— START OF Excerpted passage —

404 - Legal Protection Fault
Short report by Sandra Fauconnier about Jon Ippolito's talk on intellectual property and the preservation of electronic art at Copy the Rights!
Jon Ippolito's presentation for Copy the Rights! emphasized the preservation aspects of copyrights attached to electronic artworks. Ippolito showed an example of an Internet artwork - Shredder by Mark Napier, an alternative browser that 'scrambles' and deconstructs the web pages that are viewed in it. He then attempted to guess what is going to happen with artworks like these in, say, 2013; in a rather humorous and ironic way he enumerated the possible error messages that might show up when trying to view this artwork 10 years from now. The work could become inaccessible for various reasons:
– it becomes legally forbidden to view the online artwork (e.g. because of copyright legislation);
– the work's code has become obsolete and inaccessible because the artist has used closed standards such as Flash or Java;
– the art market might have evolved in such a manner that more and more electronic online artworks become part of private collections and thus inaccessible for the large public;
– the artist might have designed the work for specific platforms or browsers which have become totally obsolete.
Ippolito criticized the fair use principle in US copyright
legislation because of its vagueness; he then listed a series of
suggestions that might be more appropriate solutions to the problematic
scenarios listed above.

— END OF Excerpted passage —
— START OF Data rows —

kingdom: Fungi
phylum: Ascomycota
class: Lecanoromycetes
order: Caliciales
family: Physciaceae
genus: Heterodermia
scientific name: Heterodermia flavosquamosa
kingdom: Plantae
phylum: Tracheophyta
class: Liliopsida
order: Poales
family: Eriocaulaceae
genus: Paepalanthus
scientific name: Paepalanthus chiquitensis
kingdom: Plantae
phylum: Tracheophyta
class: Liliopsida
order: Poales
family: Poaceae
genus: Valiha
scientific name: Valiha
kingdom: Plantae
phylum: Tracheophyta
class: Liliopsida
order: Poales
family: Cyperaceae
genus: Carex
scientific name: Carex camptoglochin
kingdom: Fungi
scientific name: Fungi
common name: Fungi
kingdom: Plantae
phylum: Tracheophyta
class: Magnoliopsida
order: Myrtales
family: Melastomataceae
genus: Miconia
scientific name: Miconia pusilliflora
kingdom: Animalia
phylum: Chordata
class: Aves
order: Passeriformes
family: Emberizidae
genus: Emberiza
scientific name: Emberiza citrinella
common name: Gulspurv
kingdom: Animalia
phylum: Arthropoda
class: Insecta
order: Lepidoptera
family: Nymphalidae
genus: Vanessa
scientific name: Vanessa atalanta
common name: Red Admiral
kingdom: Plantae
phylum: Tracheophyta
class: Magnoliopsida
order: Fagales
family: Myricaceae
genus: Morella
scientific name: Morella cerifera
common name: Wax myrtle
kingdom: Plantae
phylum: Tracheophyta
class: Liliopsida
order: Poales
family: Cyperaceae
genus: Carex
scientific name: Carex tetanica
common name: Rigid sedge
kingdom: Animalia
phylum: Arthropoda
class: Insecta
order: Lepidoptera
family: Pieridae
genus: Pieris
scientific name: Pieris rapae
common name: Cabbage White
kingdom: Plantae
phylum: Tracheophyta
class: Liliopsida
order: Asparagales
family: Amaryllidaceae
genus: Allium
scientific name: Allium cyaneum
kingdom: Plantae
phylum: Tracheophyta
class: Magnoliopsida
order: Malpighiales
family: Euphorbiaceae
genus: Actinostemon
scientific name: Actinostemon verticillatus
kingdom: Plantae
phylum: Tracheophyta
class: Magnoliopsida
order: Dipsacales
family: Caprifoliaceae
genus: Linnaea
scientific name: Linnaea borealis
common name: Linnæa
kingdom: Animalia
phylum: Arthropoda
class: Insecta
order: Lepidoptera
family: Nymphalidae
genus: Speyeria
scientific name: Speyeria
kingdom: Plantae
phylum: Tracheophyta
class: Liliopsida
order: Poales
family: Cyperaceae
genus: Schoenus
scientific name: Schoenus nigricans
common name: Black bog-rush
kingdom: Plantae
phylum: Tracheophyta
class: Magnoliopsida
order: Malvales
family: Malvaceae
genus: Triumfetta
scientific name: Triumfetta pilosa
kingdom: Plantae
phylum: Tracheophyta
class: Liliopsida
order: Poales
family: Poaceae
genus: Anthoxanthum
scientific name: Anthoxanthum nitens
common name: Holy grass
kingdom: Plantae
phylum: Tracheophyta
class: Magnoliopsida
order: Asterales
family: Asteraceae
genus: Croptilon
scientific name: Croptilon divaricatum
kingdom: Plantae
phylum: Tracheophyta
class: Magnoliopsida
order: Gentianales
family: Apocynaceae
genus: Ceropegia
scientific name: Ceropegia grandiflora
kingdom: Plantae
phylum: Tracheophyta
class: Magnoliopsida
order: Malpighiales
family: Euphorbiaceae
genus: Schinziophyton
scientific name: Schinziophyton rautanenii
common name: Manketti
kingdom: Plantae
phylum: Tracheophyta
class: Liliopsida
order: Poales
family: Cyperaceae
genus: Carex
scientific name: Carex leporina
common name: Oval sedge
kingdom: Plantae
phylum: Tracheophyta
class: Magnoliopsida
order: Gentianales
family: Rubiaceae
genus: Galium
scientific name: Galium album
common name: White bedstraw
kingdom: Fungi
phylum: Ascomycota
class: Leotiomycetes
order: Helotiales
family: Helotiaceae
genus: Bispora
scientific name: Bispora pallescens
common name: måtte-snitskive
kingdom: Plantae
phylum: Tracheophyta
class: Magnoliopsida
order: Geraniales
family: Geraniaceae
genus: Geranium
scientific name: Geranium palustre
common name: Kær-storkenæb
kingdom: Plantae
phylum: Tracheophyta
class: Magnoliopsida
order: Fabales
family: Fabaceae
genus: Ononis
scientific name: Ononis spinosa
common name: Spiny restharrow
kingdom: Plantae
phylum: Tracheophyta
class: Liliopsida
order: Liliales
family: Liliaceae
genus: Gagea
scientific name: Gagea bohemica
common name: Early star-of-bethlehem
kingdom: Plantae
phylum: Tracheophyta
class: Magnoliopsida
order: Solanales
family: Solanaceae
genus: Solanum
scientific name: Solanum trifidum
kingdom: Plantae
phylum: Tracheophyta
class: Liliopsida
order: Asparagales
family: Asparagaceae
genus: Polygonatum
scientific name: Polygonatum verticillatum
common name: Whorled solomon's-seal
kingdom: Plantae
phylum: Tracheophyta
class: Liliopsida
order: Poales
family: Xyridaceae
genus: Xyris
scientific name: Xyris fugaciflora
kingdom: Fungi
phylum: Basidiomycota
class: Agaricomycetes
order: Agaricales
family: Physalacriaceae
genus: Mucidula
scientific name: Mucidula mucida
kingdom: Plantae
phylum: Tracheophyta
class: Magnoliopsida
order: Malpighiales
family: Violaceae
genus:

— END OF Data rows —

Problems to work on →
**a.** Answer these about the report on Jon Ippolito's talk, one per line:
(i) Which artwork by Mark Napier did Ippolito show?
(ii) Which closed standards are named as a reason a work's code could become obsolete?
(iii) Why did Ippolito criticize the fair use principle in US copyright legislation?
**b.** Can you duplicate the part of the report on Jon Ippolito's talk starting with "404 - Legal" and going on through "at Copy the Rights!"?
**c.** Can you go on with the report on Jon Ippolito's talk from the point where it stops?

Final answers →
**a.**
(i) Shredder
(ii) Flash or Java
(iii) Because of its vagueness

**b.**
404 - Legal Protection Fault
Short report by Sandra Fauconnier about Jon Ippolito's talk on intellectual property and the preservation of electronic art at Copy the Rights!

**c.**
First, he strongly defended alternative economic models that circumvent
copyright legislation: Creative Commons or the creation of a so-called
"Digital Sanctuary". Ippolito also described a system of deferred
rights, where the artist agrees to transfer the right to access to
his/her source code to a trusted institution at the time of his/her
death - this might be a very useful model when an artist is protective
of the uniqueness of programming code or, as another example, video
masters like in the case of Bill Viola; this system of deferred right
ensures that the work still can be preserved in the best manner
possible. This can happen via conservation escrow (giving the source
code to a third party) or conservation easement (handing the source code
over to a public trust after the artist's death).
Jon Ippolito then made a strong case for the use of open standards by
digital artists - a practice that he tries to promote via his new Open
Art Network initiative. He explained the general criteria for these open
standards - transparency, recombinacy, annotation, circulation and
attribution. Through the Open Art Network, Ippolito attempts to
stimulate new ethics in the online art community, ethics that run
similar to the ethics in the open source community.
Finally, Ippolito gave a short overview of the preservation paradigms being developed by the Variable Media Network, an initiative that attempts to define a medium-independent framework for the preservation of multimedia artworks. Artists are interrogated about their work via an elaborate questionnaire and are requested to think about the best strategies for preserving their work, such as emulation, migration and reinterpretation. Unfortunately, these strategies can't be applied when the artist's work is created with proprietary code...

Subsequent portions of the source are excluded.